*** Opening of Source information ***

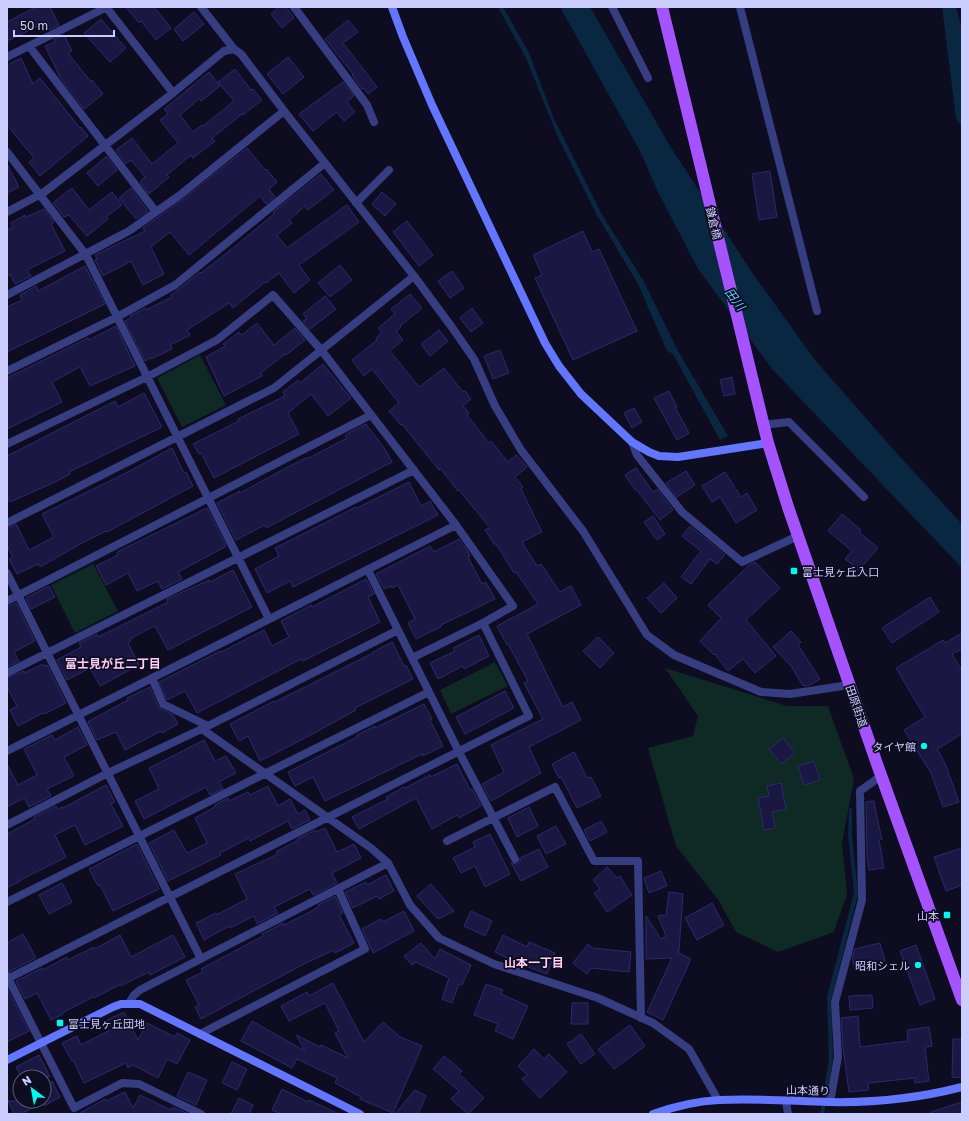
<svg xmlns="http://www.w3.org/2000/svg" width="969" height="1121" font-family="'Golos Text','Noto Sans JP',sans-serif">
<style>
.green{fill:#0f2a25}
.water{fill:#0a2742}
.building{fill:#1a1842;stroke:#2d296e}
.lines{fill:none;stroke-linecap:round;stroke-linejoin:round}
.street{stroke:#363e81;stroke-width:8}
.secondary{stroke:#6376ff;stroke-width:8}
.primary{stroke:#a553ff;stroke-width:12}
.poi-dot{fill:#00f7eb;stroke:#0d0c20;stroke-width:1.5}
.labels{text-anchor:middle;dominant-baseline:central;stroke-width:3.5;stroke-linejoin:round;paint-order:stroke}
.street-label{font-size:11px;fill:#cccdff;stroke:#0d0c20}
.poi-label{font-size:11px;fill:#cccdff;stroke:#0d0c20;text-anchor:end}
.water-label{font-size:12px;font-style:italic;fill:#5acbff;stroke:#0d0c20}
.neighbourhood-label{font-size:12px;font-weight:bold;fill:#ffcef4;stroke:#0d0c20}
</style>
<rect width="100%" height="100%" fill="#0d0c20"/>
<path class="green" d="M200,355L226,405L182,427L157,378Z
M93,564L118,611L75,633L51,585Z
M495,662L508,686L451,714L440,690Z
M665,668L787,706H828L854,779L842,843L847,894L834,932L778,952L736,932L719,901L676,846L648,748L693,736L698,716Z"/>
<path class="water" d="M498,7H503L529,53L554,119L601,213L643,280L678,351L728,436L720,440L673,354L667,351L638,284L597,215L558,137L526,58Z
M560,7H590L670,146L753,274L815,360L900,457L962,524V568L773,370L698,269L657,190L641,153Z
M942,7H956L962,29V128L956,118Z
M849,808L852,809V835L858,894L831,1000L833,1060L824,1114H820L829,1060L827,997L854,893L848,835Z"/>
<path class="building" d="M36,7H50L59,25L49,30L46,22L7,41V22Z
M126,7H154L171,28L156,40L141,21L139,23Z
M279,7H286L294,18L282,28L271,14Z
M194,12L204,24L183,41L174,29Z
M101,19L126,48L110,62L84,33Z
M348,20L358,32L343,43L377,87L368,94L364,88L362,89L352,75L353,74L325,39Z
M64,35L72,51L68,53L91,82L92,80L103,94L84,109L61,79L45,46L55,42L54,39Z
M288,57L304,77L283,94L267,74Z
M21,58L33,84L40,78L80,128L81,127L88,136L40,176L29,162L34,158L7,125V65Z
M235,69L251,90L253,89L262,100L243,115L242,114L212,138L215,141L193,158L191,155L167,175L169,177L149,194L140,182L145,177L131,160L126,164L116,150L132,138L152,164L178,143L160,120L168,114L164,109L209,72L220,86L201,101L199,99L180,115L193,132L202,125L203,126L234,101L218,82Z
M343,82L354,96L347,102L355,112L344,121L337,112L313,131L299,114Z
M247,148L265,170L266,169L277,182L269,189L275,197L266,204L260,196L189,255L170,232L151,247L164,274L143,285L131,261L103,276L95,260L97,259L95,255L145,231L143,228L183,199Z
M106,157H107L117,170L98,186L87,173Z
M7,164L19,187L7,193Z
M770,171L777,217L759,220L752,174Z
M321,174L334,190L308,210L305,206L289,220L292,223L277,235L287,248L347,205L359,222L299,265L310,280L294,293L279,273L266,283L265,282L233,308L229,303L187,330L190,335L170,345L172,349L151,359L150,358L145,361L125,321L131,318L130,316L145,308L146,310L172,297L171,295L200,272L201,273L233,248L274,214L273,212Z
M72,188L89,210L112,192L122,205L106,217L108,219L87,236L69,215L64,217L53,203Z
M131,188L148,211L136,219L119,198Z
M382,192L396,204L385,216L372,204Z
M44,209L54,222L51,224L65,251L27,270L31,276L15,284L10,274L7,276V230L13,227L11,223L25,215L26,217Z
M407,221L433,255L419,266L393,232Z
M583,231L592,252L599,249L637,331L573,360L535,278L542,275L533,255Z
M340,265L352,280L330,297L318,283Z
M85,266L105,304L7,352V307L22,300L20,295L36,286L38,291Z
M452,271L464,288L450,298L438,281Z
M410,294L422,308L400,326L401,327L396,331L403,340L390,351L419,387L444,368L463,392L465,391L471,399L463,406L469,413L467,415L489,443L491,441L508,462L516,455L527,467L515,477L523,487L521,489L542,532L522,542L537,566L541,564L560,592L571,586L581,605L527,634L563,707L572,702L581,720L529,747L541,773L491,801L482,784L504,772L491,745L543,719L524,683L528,681L508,644L507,645L497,626L538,604L516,572L514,573L496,544H494L485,530L490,528L459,490L458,491L440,468L439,470L402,424L401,425L389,411L399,403L372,369L364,376L352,360L377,340L376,338L382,333L378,328L395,314L391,309Z
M325,296L336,309L310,329L303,321L307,319L303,314Z
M472,308L483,323L471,332L460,318Z
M257,323L274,345L295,328L305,340L286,355L285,354L261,373L262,376L224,396L206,357L225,346L223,344L239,332L242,335Z
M116,326L135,366L90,386L80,367L52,382L62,402L7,429V378L88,338L89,340Z
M439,330L448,341L430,356L421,344Z
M500,350L509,373L493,379L484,356Z
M323,364L351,398L328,416L311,394L288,413L299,434L214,478L201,453L199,454L193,444L239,421L238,419L285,396L283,392L298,380L300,383Z
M732,377L735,394L724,396L720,380Z
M669,391L677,407H675L689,433L677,440L654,398Z
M144,393L162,427L69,472L70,474L55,482L10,502L7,496V456L115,401L118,407Z
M634,408L642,422L632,428L624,413Z
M366,424L385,449L392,462L266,528L265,525L236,540L217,503L240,491V493L286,468L308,457L309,458L347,438L345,436L350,432Z
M172,448L184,473L186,472L193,486L107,532L106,531L82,543L40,567L38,564L17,574L9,559L13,557L7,546V529L16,524L29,550L54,537L42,514L126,473Z
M636,468L653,492L657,489L673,510L660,520L636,489L635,490L625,475Z
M686,471L695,485L677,497L666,483Z
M725,472L741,497L747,493L757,510L736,523L720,497L712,502L702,486Z
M409,482L421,506L430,501L438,515L293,587L290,581L267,593L255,569L279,556L275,548L356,507L357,508Z
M207,508L226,545L224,546L225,547L178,572L182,579L162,589L158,581L137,591L128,573L106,585L96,566L118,555L117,552Z
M842,514L861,530L859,532L878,548L859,570L845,559L852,551L828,531Z
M653,516L665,534L657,540L644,522Z
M690,526L725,555L717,564L710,559L691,584L681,577L701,551L682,536Z
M459,539L467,550L470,556L468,557L482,584L486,582L495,599L441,625V627L416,639L408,623L415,619L398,585L392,588L391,586L384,589L376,574L430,546L434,552Z
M755,562L780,588L746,620L776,656L755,673L743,659L728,671L715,654L714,655L700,641L721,618L708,605L749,565Z
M233,570L252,607L168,650L156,628H155L154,626L130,639L131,641L128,643L139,665L100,686L90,668L67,680L57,660L81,647L79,643L97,634L98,637L168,602L167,599L209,580L210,582Z
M366,579L374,594L368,597L380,622L303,661L301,659L197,713L185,691L167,700L159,682L220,651L221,652L264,630L272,646L289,637L281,621L311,605L312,607Z
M664,583L677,598L661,613L647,598Z
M49,586L55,597L31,609L26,598Z
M930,597L939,612L892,643L882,628Z
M16,603L35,641L14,652L19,661L7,667V607Z
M791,631L801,642L798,645L820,679L810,685L803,686L791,666L773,647Z
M962,633V649L952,654L962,671V734L937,749L945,763L959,802L943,807L931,773L904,730L925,717L896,668L943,640L945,643Z
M479,635L489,656L464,669L463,666L438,679L430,663L455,651L453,648Z
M598,637L614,653L600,668L583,651Z
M392,642L404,666L406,665L413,679L355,708L356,710L307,737L260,761L248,736L239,741L230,724L274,701L275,702L373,653V652Z
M43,664L44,666L47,665L66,703L44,714L43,713L18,726L10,710L17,706L7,687V678L24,671L25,673Z
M150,687L158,707L173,715L178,724L162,733L161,731L125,750L116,732L97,740L88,722L89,721L128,700L127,698Z
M505,691L514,708L465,734L456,717Z
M424,704L432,719L430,720L443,746L423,756L422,754L325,801L313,777L295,786L288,772L357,737V735L375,726V728Z
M78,727L87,745L64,757L74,776L47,789L51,796L29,807L24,798L7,807V764L18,785L37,775L24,749L52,735L55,740Z
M783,738L795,753L781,764L769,749Z
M204,740L215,761L226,756L236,773L219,782L223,789L210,795L206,787L144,819L135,801L159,789L149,768Z
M574,752L587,778L591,777L601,796L577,808L561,777L559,778L552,764Z
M814,761L820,780L804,785L798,766Z
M457,764L470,790L472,789L481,806L479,807L459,818L457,815L432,829L416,798L359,829L352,817L388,799L386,797L404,787L405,788L430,775L431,777Z
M781,783L786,809L772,812L775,828L764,830L758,798L769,796L767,786Z
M106,785L115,802L111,804L123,826L85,845L75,825L55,835L66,857L20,880V881L7,888V834L35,819L34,817L56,806L58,809L63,807V808Z
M268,786L278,806L290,799L298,814L305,810L310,820L292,829L288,821L250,841L249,838L220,853L221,855L168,881L149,843L174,830L187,853L207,843L195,818L213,808L216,806L215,805L228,798L229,801L248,792L250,795Z
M874,801L878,822L882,839L879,840L884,868L869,870L867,854L866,802Z
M529,807L538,826L517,837L508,818Z
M601,821L607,832L590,841L584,830Z
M556,826L566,844L546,854L537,836Z
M325,828L337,852L354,844L361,858L332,873L337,883L313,895L310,889L274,907L278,913L257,924L254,916L230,928L229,926L204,940L196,923L216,913V915L247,899L235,874L278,854L276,852L298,840L297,839L315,830L316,832Z
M490,834L510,874L485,887L475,866L461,873L453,858L475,847L473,842Z
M137,844L159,889L113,911L100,885L98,886L89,869Z
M962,848V885L946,891L934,857Z
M539,849L548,867L521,881L511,863L517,864L520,862V858Z
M607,867L617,878L620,876L632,895L607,912L594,893L600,889L593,880Z
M661,871L667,886L649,893L644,878Z
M386,875L394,891L379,899L377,896L353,908L345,892L366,882L367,885Z
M62,883L72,902L49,914L39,895Z
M431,884L454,911L438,919L417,896Z
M669,892L683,894L679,951L677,952L691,959L663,1020L647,1012L672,958L646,959V916L661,939L666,936L658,916L666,915Z
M335,896L343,913L339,915L354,943L335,953L334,950L306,963L201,1019L195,1007L199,1005L186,980L203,972L201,969L263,936L262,934L283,923L284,925L312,911L319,906L318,905Z
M712,903L724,925L697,940L685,918Z
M404,911L414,931L373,953L362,929L381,919L383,922Z
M471,911L492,921L485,936L464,926Z
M23,934L36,958L10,971H7V943Z
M120,935L131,957L173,935L185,957L150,975L149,972L120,986L119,985L94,998L93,997L62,1013L63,1014L51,1020L37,993L25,999L16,981L42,968L43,970L67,957L68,960L94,947L95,949Z
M503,935L527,947L529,942L555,953L547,974L515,962L495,952Z
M421,943L435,959L440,949L471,965L462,985L459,984L452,1003L442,999L449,978L416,962L412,965L404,956Z
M880,943L885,961L855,969L852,957L855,949Z
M588,944L593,948L631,952L629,972L591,968L587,974L573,963Z
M916,945L935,999L920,1005L900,951Z
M333,983L364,1042L383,1022L400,1037L422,1046L393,1113L360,1099L361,1097L335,1083L337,1078L297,1059L292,1068L241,1041L252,1021L305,1051L296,1035L320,1047L321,1045L348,1058L335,1033L339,1031L325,1003L289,1021L281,1006L307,992L309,996Z
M486,984L503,990L501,994L528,1006L513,1039L495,1031L498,1024L474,1015Z
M7,988L29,1031L7,1042Z
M872,995L873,1008L850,1010L849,996Z
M572,1003H588V1024H571Z
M124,1012L138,1040L147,1023L175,1037L177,1033L190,1040L177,1064L167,1059L158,1078L133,1065L128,1068L126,1063L84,1083L73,1060L72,1061L62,1043L77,1036L81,1045L112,1029L107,1020Z
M858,1016L860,1047L908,1041L907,1030L929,1027L932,1046L925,1047L929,1081L915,1083V1078L868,1083L869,1090L849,1092L843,1048L841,1018Z
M630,1025L645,1046L614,1069L598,1049Z
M581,1034L595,1054L581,1064L567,1044Z
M953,1039H962V1078L952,1077Z
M534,1049L544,1059L549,1054L567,1072L540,1098L522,1079L527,1075L518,1066Z
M39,1055L50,1077H21L16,1067Z
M444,1056L462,1071L459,1074L484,1098L468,1114L451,1099L459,1091L433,1069Z
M232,1062L247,1069L237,1090L222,1083Z
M188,1072L207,1080L196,1105L177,1096Z
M52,1081L60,1097L44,1106V1102L21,1114H14L8,1101H44V1086Z
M282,1089L308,1102L309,1100L339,1114H281L272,1110Z
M415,1090L426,1096L418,1114H395Z
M125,1092L133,1108L140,1095L171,1110L173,1107L188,1114H78L105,1099L106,1101Z
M239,1098L253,1105L249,1114H231Z
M962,1102V1114H931V1112Z"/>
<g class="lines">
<path class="street" d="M106,7L173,93
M201,7L234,49
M294,7L367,105L374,122
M612,7L648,78
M740,7L817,311
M29,46L156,212
M7,57L107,7
M7,152L86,255L269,619
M356,203L389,170
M7,212L43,193L173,93L224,51L234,49L241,54L284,111L414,276L451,326L474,359L495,406L521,450L583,531L647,635L674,655L761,692L790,694L849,685
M7,295L129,231L180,195L284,111
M7,371L117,317L175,285L325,163
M763,425L789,422L864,497
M632,442L637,455L682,512L742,562L798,536
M7,444L147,377L217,340L273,295L322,351L456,525L513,606L483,623L529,716L7,979
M7,523L274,388L414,276
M368,570L459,752L515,859
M7,573L201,959
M7,601L371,415
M412,658L483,623
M7,673L414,470
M152,678L163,704L208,726
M202,729L371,848L388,863L410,905L439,938L494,964L598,998L653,1023L689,1049L718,1100
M7,751L456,525
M7,825L108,773L208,726L398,630
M447,841L555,787L594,861H638L641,1018
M7,902L429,692
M7,976L74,1108L122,1083L139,1084L201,1114
M129,1003L134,995L140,990L388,863
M200,1034L365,949L338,889
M786,1101L788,1114
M830,1102L838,1057L835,1002L862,900L860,791L881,776"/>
<path class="secondary" d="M392,7L403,37L432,105L545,343L559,366L581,394L632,442L649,452L659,456L678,457L768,443
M7,1060L113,1007L121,1004H140L360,1114
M653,1114C673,1107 697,1101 719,1100C755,1098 792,1101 829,1102C873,1103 919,1098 962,1087"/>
<path class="primary" d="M662,7L768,443L788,507L877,764L962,1000"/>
</g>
<g class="poi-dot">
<rect x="790" y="567" width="8" height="8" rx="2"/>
<circle cx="924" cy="746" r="4"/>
<rect x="943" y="911" width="8" height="8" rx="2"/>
<circle cx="918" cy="965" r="4"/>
<rect x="56" y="1019" width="8" height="8" rx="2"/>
</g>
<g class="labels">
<g class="street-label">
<text transform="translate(714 223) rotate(76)">鎌倉橋</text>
<text transform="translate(857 706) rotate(71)">田原街道</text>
<text transform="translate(808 1090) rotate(1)">山本通り</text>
</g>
<g class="poi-label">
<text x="802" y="571" text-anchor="start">富士見ヶ丘入口</text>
<text x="916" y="746">タイヤ館</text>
<text x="939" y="915">山本</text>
<text x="910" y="965">昭和シェル</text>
<text x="68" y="1023" text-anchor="start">富士見ヶ丘団地</text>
</g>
<g class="water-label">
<text transform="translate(735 299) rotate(53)">田川</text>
</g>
<g class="neighbourhood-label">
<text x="113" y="663">富士見が丘二丁目</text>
<text x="534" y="962">山本一丁目</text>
</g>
</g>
<rect width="969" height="1121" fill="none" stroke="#cccdff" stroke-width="16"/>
<g transform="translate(32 1089) rotate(328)"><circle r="19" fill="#0d0c20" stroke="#595979"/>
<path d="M0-3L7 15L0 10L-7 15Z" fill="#00f7eb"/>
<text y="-6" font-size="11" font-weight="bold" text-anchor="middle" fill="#cccdff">N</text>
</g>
<path d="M14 30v6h100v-6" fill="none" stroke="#cccdff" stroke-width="2"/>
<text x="20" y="30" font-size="12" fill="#cccdff" stroke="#0d0c20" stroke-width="3" paint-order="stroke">50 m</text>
</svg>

*** Close of Source information ***

Gather up the lines containing the word "round" from these records and copy them.

.lines{fill:none;stroke-linecap:round;stroke-linejoin:round}
.labels{text-anchor:middle;dominant-baseline:central;stroke-width:3.5;stroke-linejoin:round;paint-order:stroke}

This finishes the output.